PASSAGE SHOWN:
BEGIN
Vela started out as a small budget research program in 1959. It ended 26 years later as a successful, cost-effective space system. In the 1970s, the nuclear detection mission was taken over by the Defense Support Program (DSP) system, and in the late 1980s, by the Navstar Global Positioning System (GPS) satellites. The program is now called the Integrated Operational Nuclear Detection System (IONDS).

The total number of satellites built was 12 — six of the Vela Hotel design, and six of the Advanced Vela design. The Vela Hotel series was to detect nuclear explosions in space, while the Advanced Vela series was to detect not only nuclear explosions in space but also in the atmosphere.

All spacecraft were manufactured by TRW and launched in pairs, either on a Atlas-Agena or Titan III-C boosters, and placed in 63,000 to 70,000 mile orbits, well above the Van Allen radiation belts. The first Vela Hotel pair was launched in 1963, three days after the Test Ban Treaty was signed, and the last in 1965. They had a design life of six months, but were actually shut down after five years. Advanced Vela pairs were launched in 1967, 1969 and 1970. They had a nominal design life of 18 months, later changed to 7 years. However, the last satellite to be shut down was Vehicle 9 in 1984, which had been launched in 1969 and had lasted nearly 15 years.

The original Vela satellites were equipped with 12 external X-ray detectors and 18 internal neutron and gamma-ray detectors. The were equpped with solar panels generating 90 watts.

The Advanced Vela satellites were additionally equipped with two non-imaging silicon photodiode sensors called bhangmeters which monitored light levels over sub-millisecond intervals. They could determine the location of a nuclear explosion to within about 3,000 miles. Atmospheric nuclear explosions produce a unique signature: a short and intense flash lasting around 1 millisecond, followed by a second much more prolonged and less intense emission of light taking a fraction of a second to several seconds to build up. The effect occurs because the surface of the early fireball is quickly overtaken by the expanding atmospheric shock wave composed of ionised gas. Although it emits a considerable amount of light itself it is opaque and prevents the far brighter fireball from shining through. As the shock wave expands, so the amount of light it emits increases with its surface area. No natural phenomenon is known to produce this signature.

They were also equipped with sensors which could detect the electromagnetic pulse from an atmospheric explosion.

Additional power was required for these instruments, and these larger satellites consumed 120 watts generated from solar panels.

Serendipitously, the Vela satellites were the first devices ever to detect Gamma ray bursters.

The 1979 Vela incident

Some controversy still surrounds the Vela program since on 22 September 1979 at 00:53 GMT, the Vela 6911 satellite detected the characteristic double flash of an atmospheric nuclear explosion of about 3 kilotons apparently over the Indian Ocean or South Atlantic. Vela 6911 was one of the pair launched on 23 May 1969, over ten years before the possible explosion. It was operating two years past its designed lifespan and its electromagnetic pulse (EMP) sensor had failed. It had also developed a fault in July 1972 where around half a second of its recording memory had failed. This had cleared itself in March 1978.
END
(Source records)
BEGIN
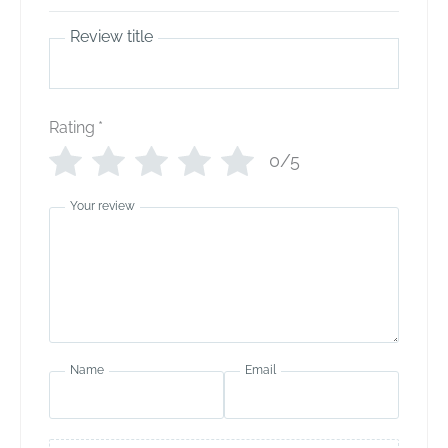
Review title
Rating
*
0/5
Your review
Name
Email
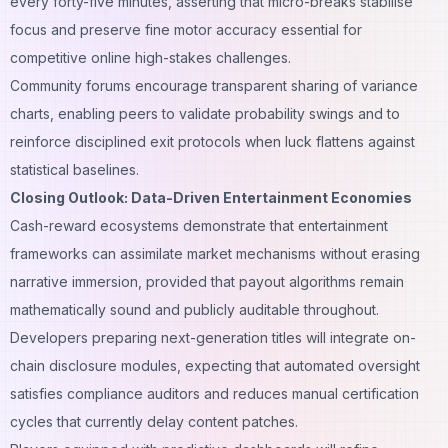
every forty-five minutes, asserting that micro-breaks stabilise
focus and preserve fine motor accuracy essential for
competitive online high-stakes challenges.
Community forums encourage transparent sharing of variance
charts, enabling peers to validate probability swings and to
reinforce disciplined exit protocols when luck flattens against
statistical baselines.
Closing Outlook: Data-Driven Entertainment Economies
Cash-reward ecosystems demonstrate that entertainment
frameworks can assimilate market mechanisms without erasing
narrative immersion, provided that payout algorithms remain
mathematically sound and publicly auditable throughout.
Developers preparing next-generation titles will integrate on-
chain disclosure modules, expecting that automated oversight
satisfies compliance auditors and reduces manual certification
cycles that currently delay content patches.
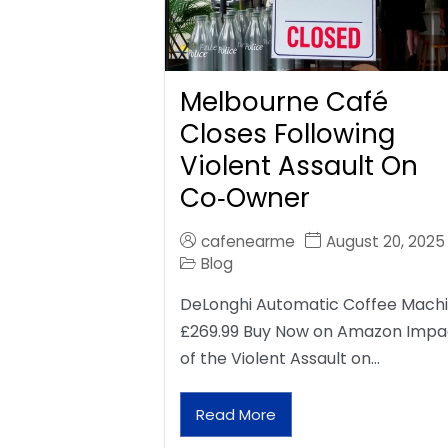
Melbourne Café
Closes Following
Violent Assault On
Co‑Owner
cafenearme
August 20, 2025
Blog
DeLonghi Automatic Coffee Mach
£269.99 Buy Now on Amazon Impa
of the Violent Assault on…
Read More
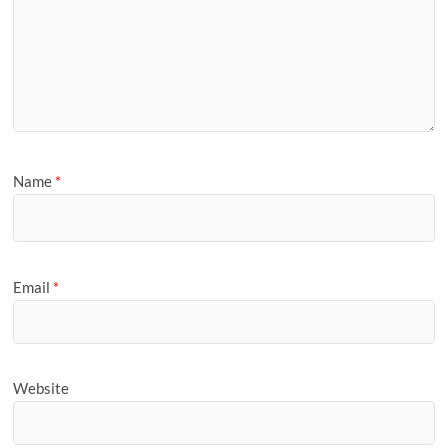
Name
*
Email
*
Website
END
REQUEST:
Answer these questions from the Vela passage:
(a) How many satellites were built in total?
(b) How many watts did the solar panels of the Advanced Vela satellites generate?
(c) On what date was the pair that included Vela 6911 launched?

SOLUTION FOR THIS TASK:
(a) 12
(b) 120 watts
(c) 23 May 1969